__TASK__. From the Foursquare code below, list every field named in the string assigned to `fields`.

__TEXT__.
In [None]:
import scipy as sp
import numpy as np
import pandas as pd
import requests

In [None]:
lat = bike_stations['latitude']
long = bike_stations['longitude']
station_count = len(bike_stations)

# Foursquare

Send a request to Foursquare with a small radius (1000m) for all the bike stations in your city of choice.

For the API request below a reduced radius of 500m was applied. Dublin was chosen as my city and the city centre where the bicycle stations are located is pretty small. A radius of 1000m essentially covers the entire city. As such it wouldn't provide much insight about immediate area surrounding the bicycle stations.

In [None]:
def FSQ_POIs(lat, long):
 #API request fields   
    headers = {"Accept": "application/json"}
    headers['Authorization'] = "fsq3iSSoaBgIJQOOuI1ttXRR7jgaVDhI6ZVEOuZbji/avyE="
    fields = 'name,categories,distance,rating,stats,geocodes,location'
    gps = str(lat) + ',' + str(long)
    url = 'https://api.foursquare.com/v3/places/search?ll='+ gps + '&radius=500&limit=50&fields='+ fields

  #API request 
    FSQ_api_request = requests.get(url, headers=headers)
  
  #Dataframe generation
    FSQ_near_by_json = FSQ_api_request.json()
    FSQ_near_by = pd.json_normalize(FSQ_near_by_json, record_path='results')

  #Addition of unique reference for each bike station  
    gps_series = pd.Series(gps)
    gps_ref_df = gps_series.repeat(len(FSQ_near_by)).to_frame()
    gps_ref_df = gps_ref_df.rename(columns={0:'gps_ref'})
    gps_ref_df = gps_ref_df.reset_index()
    FSQ_near_by = pd.concat([FSQ_near_by, gps_ref_df], axis=1)
    
  #Cleaning
    FSQ_near_by =  FSQ_near_by[['gps_ref','name', 'distance', 'rating', 'stats.total_ratings','categories', 'geocodes.main.latitude', 'geocodes.main.longitude', 'location.formatted_address']]
    FSQ_near_by = FSQ_near_by.rename(columns={'stats.total_ratings':'total_ratings', 'geocodes.main.latitude':'lattitude', 'geocodes.main.longitude':'longitude', 'location.formatted_address':'address'})

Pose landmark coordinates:

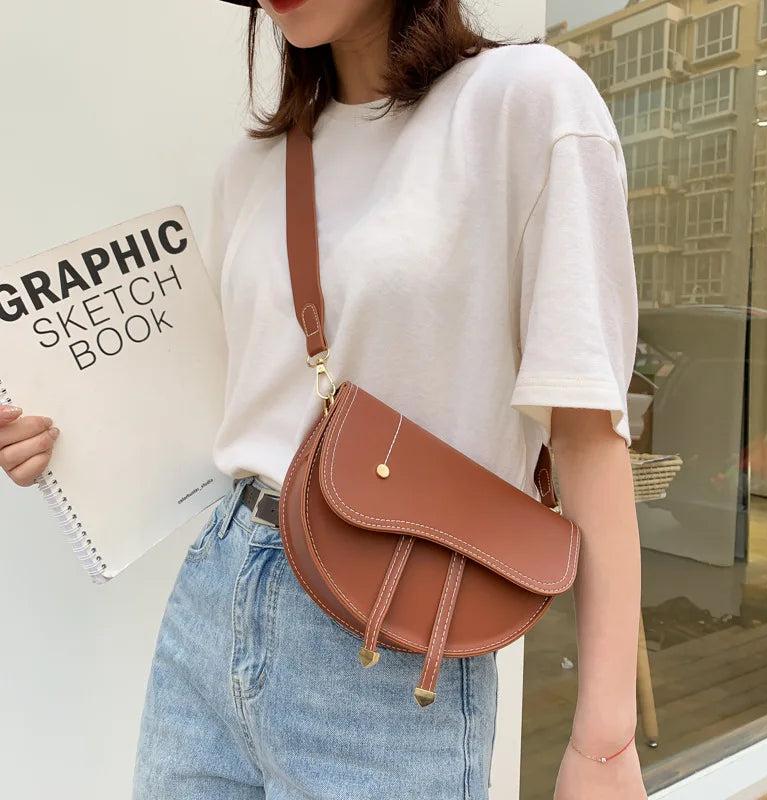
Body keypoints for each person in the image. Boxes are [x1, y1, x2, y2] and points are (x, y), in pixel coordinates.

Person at [0, 1, 645, 797]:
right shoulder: (252, 166)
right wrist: (70, 439)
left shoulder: (523, 102)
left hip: (389, 631)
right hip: (213, 601)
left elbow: (587, 432)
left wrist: (604, 742)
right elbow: (241, 408)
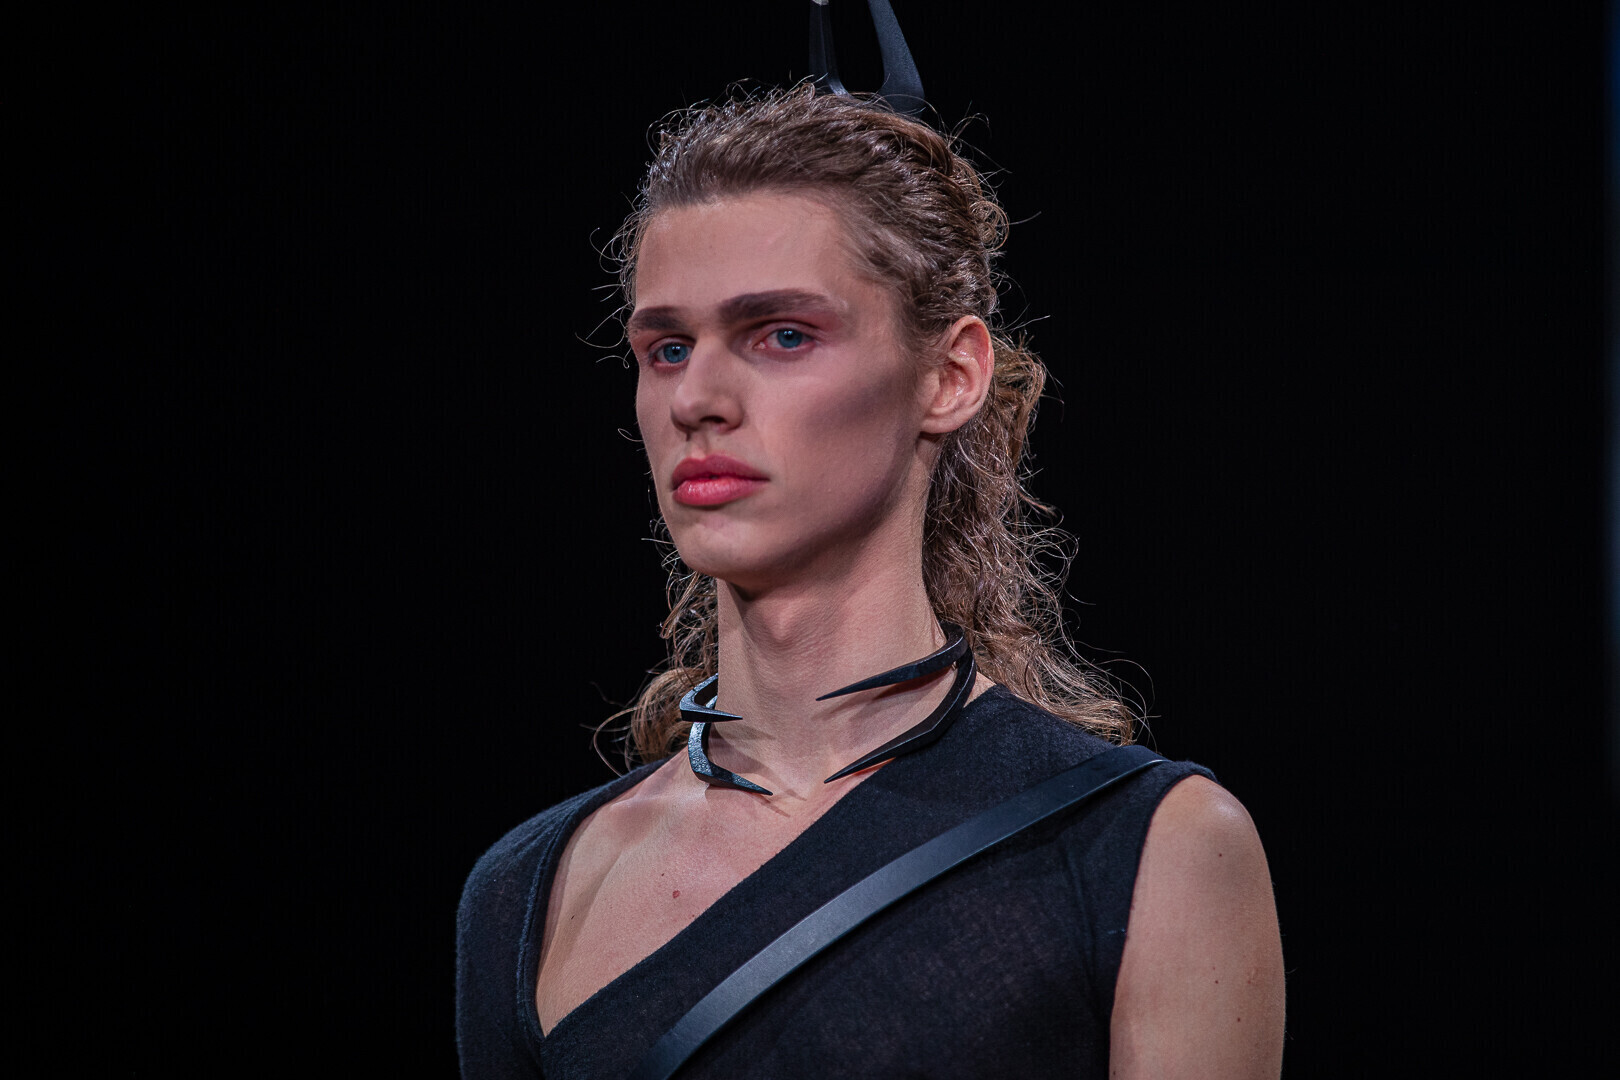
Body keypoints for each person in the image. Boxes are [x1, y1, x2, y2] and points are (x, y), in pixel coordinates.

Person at [457, 83, 1285, 1078]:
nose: (697, 399)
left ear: (951, 375)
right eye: (667, 349)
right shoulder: (534, 890)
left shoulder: (1139, 850)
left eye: (783, 334)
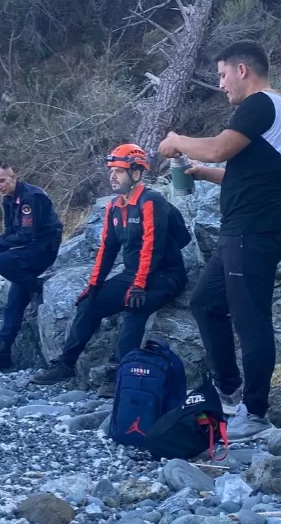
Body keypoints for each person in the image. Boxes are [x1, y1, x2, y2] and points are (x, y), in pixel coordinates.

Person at [159, 40, 281, 442]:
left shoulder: (259, 103)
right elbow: (255, 173)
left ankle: (255, 413)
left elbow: (220, 147)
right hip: (246, 229)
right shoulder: (276, 111)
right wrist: (204, 173)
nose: (221, 84)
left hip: (254, 231)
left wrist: (178, 141)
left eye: (222, 74)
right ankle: (230, 391)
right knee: (205, 302)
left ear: (242, 70)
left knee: (251, 321)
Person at [31, 145, 189, 395]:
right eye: (111, 171)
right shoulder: (115, 207)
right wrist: (93, 285)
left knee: (136, 306)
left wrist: (138, 287)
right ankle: (66, 363)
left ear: (136, 173)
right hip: (134, 274)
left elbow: (152, 247)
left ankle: (119, 371)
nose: (112, 176)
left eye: (119, 171)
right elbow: (107, 249)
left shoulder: (152, 201)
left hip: (165, 274)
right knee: (89, 303)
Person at [0, 161, 63, 370]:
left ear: (14, 177)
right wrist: (2, 255)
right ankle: (4, 351)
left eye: (2, 181)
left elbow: (25, 235)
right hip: (29, 250)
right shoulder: (7, 200)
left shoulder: (30, 197)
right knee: (14, 298)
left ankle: (38, 288)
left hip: (45, 248)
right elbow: (9, 233)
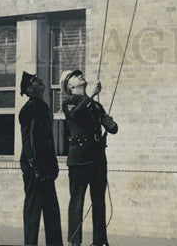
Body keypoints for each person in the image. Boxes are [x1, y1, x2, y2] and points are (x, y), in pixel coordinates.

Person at [61, 70, 118, 246]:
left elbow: (113, 128)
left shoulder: (94, 106)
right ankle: (74, 242)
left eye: (80, 74)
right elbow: (76, 114)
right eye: (75, 76)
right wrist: (91, 95)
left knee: (99, 202)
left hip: (98, 159)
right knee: (77, 202)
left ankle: (99, 242)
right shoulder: (68, 103)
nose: (80, 76)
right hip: (79, 159)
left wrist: (110, 123)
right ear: (70, 86)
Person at [18, 71, 63, 246]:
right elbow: (28, 140)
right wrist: (34, 166)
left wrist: (53, 164)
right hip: (34, 168)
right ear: (29, 89)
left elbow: (48, 141)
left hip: (45, 167)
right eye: (35, 81)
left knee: (51, 209)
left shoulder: (42, 106)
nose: (40, 81)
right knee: (33, 210)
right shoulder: (28, 109)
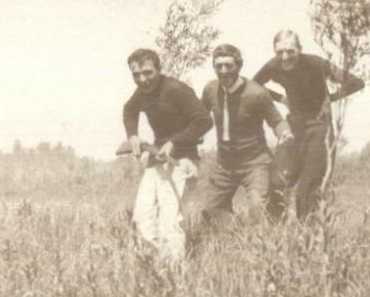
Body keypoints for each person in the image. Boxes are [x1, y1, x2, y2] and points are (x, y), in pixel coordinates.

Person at [253, 30, 365, 222]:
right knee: (277, 181)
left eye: (290, 51)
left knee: (307, 189)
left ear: (299, 49)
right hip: (294, 127)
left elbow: (356, 82)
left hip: (319, 127)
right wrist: (280, 98)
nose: (285, 57)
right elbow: (254, 84)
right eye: (280, 52)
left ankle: (309, 239)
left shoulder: (316, 63)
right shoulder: (274, 65)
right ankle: (275, 237)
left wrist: (330, 98)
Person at [122, 48, 213, 261]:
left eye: (147, 72)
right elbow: (129, 110)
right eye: (136, 75)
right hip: (156, 159)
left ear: (159, 70)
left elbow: (204, 120)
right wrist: (133, 135)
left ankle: (174, 275)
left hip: (182, 160)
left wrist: (175, 141)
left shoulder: (175, 89)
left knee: (169, 222)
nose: (143, 79)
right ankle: (152, 270)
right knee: (142, 218)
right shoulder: (142, 92)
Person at [201, 44, 292, 224]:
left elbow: (276, 121)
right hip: (225, 164)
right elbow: (199, 117)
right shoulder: (210, 90)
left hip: (255, 163)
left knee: (257, 207)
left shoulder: (257, 93)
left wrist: (285, 133)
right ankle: (235, 235)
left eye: (229, 66)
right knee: (213, 210)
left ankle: (265, 236)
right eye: (218, 66)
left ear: (239, 66)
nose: (223, 71)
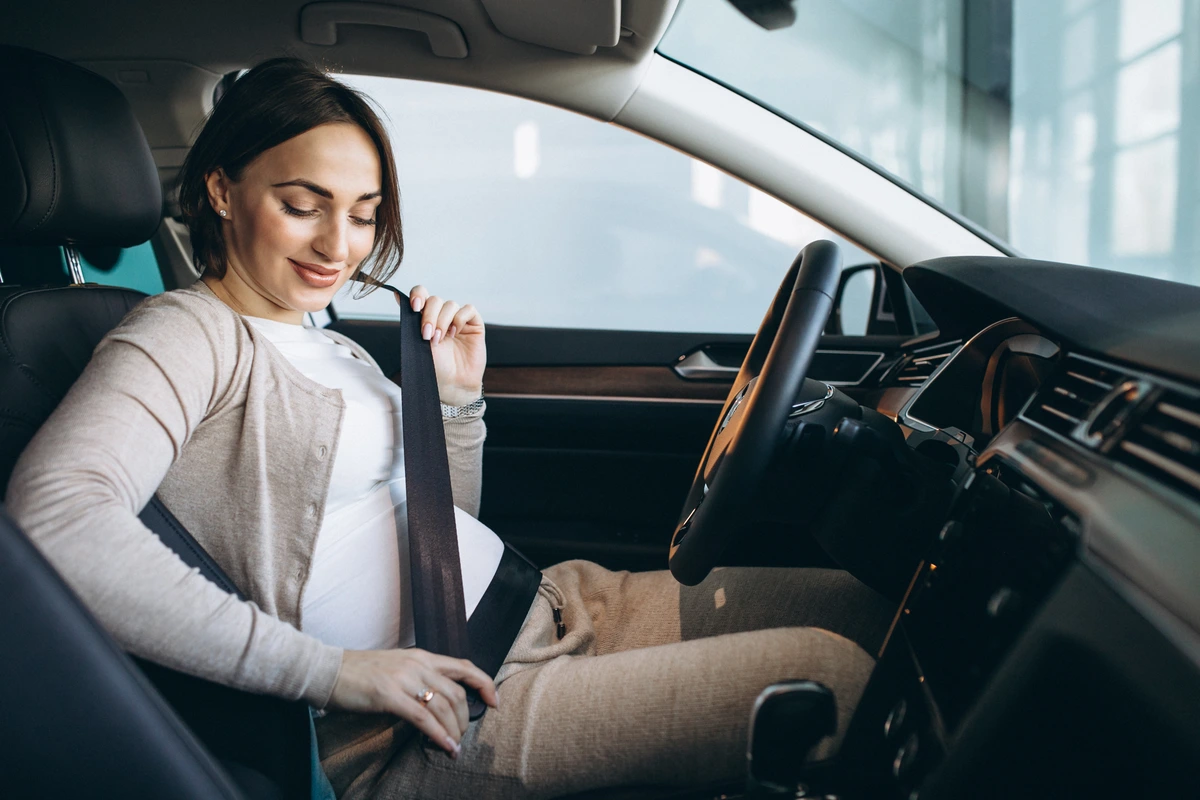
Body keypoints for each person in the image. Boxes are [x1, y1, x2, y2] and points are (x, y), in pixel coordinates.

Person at [5, 58, 891, 799]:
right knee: (835, 681)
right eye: (302, 203)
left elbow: (432, 529)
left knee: (875, 608)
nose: (338, 246)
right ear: (222, 190)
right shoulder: (185, 332)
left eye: (362, 211)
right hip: (438, 722)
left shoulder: (320, 336)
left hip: (548, 606)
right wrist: (335, 673)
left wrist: (456, 406)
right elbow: (54, 519)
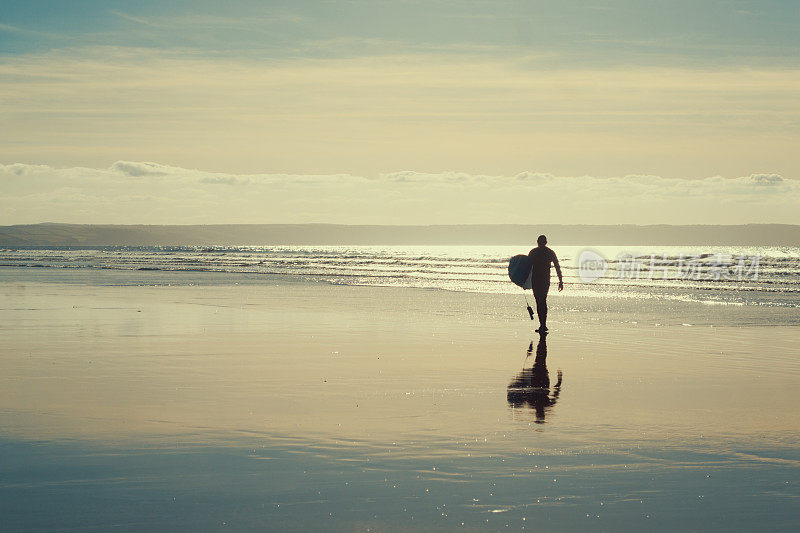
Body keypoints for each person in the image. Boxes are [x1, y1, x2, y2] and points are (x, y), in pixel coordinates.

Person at [528, 234, 563, 333]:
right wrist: (560, 281)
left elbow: (557, 266)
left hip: (541, 281)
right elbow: (527, 267)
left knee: (541, 301)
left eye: (541, 242)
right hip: (538, 280)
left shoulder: (537, 252)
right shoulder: (544, 252)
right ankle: (542, 325)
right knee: (540, 302)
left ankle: (543, 325)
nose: (541, 244)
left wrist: (560, 281)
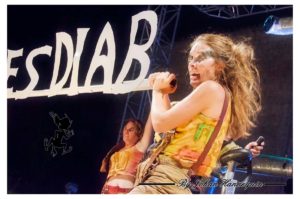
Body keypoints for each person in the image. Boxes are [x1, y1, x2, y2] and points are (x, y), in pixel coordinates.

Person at [129, 33, 262, 194]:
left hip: (164, 182)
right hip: (172, 182)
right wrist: (164, 93)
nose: (192, 64)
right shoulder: (217, 95)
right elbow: (166, 130)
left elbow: (160, 123)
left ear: (220, 64)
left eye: (200, 58)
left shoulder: (211, 89)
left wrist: (156, 91)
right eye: (191, 58)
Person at [99, 115, 153, 194]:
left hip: (126, 191)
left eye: (131, 130)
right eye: (125, 129)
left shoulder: (140, 147)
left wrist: (154, 106)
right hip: (107, 191)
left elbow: (149, 125)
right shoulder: (115, 150)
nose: (126, 132)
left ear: (139, 134)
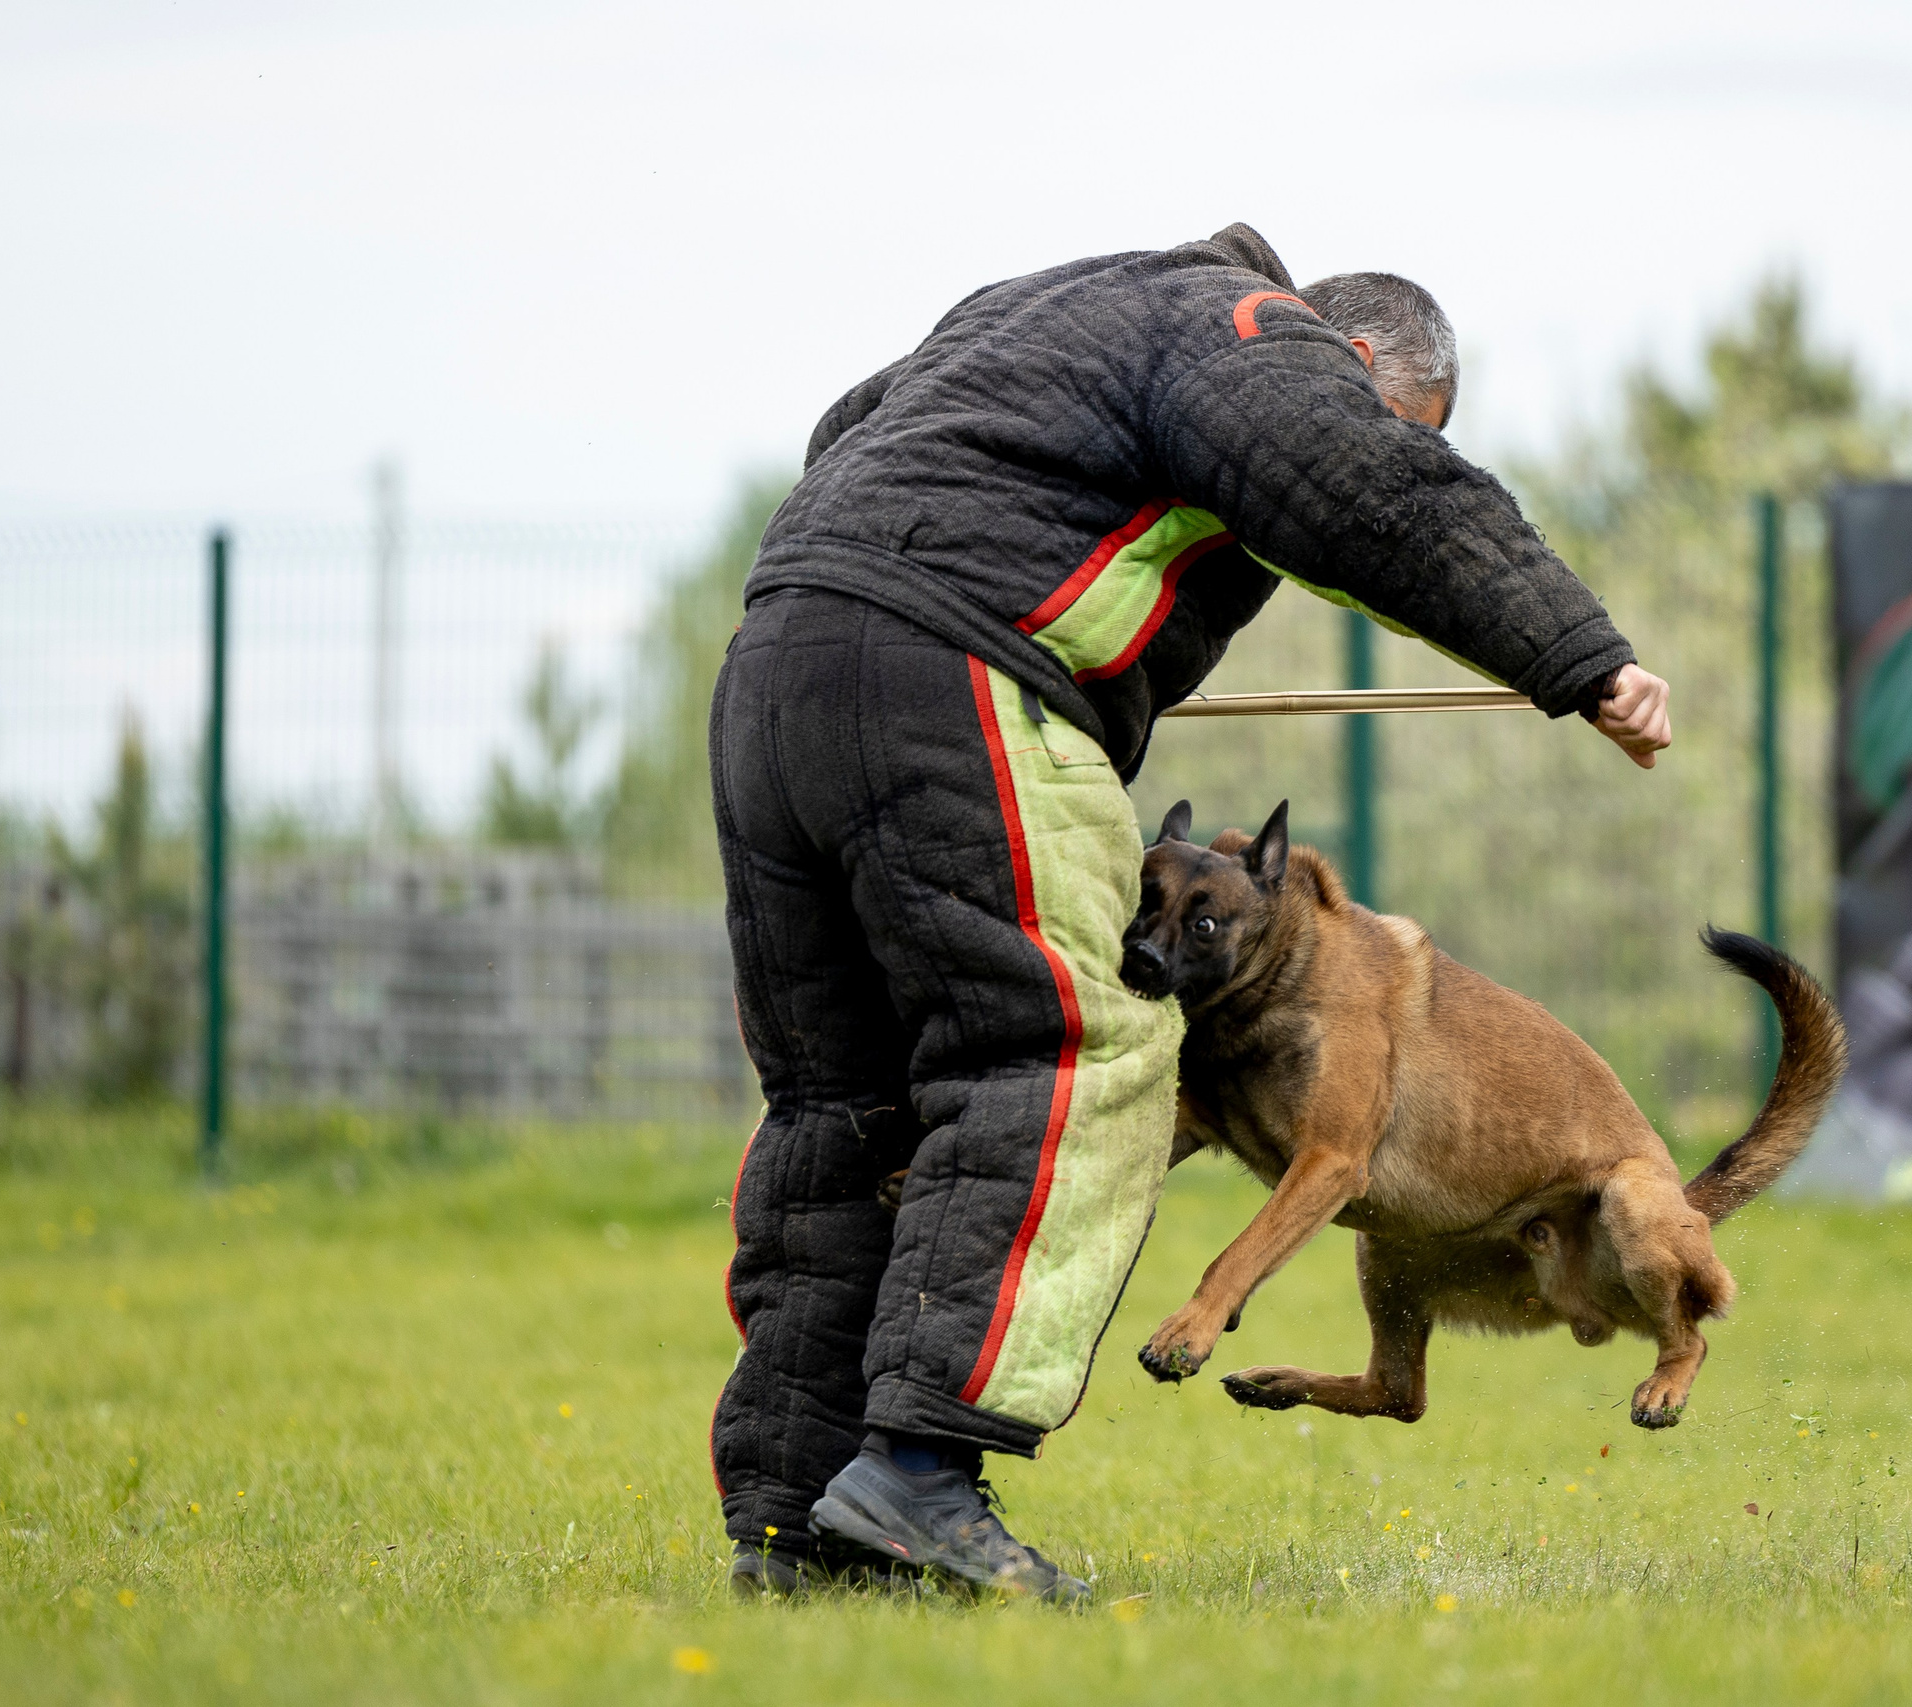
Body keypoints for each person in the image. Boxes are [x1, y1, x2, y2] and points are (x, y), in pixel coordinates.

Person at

__RESULT OF THIS TASK__. name, categories, distance, rating, stats, geocodes, location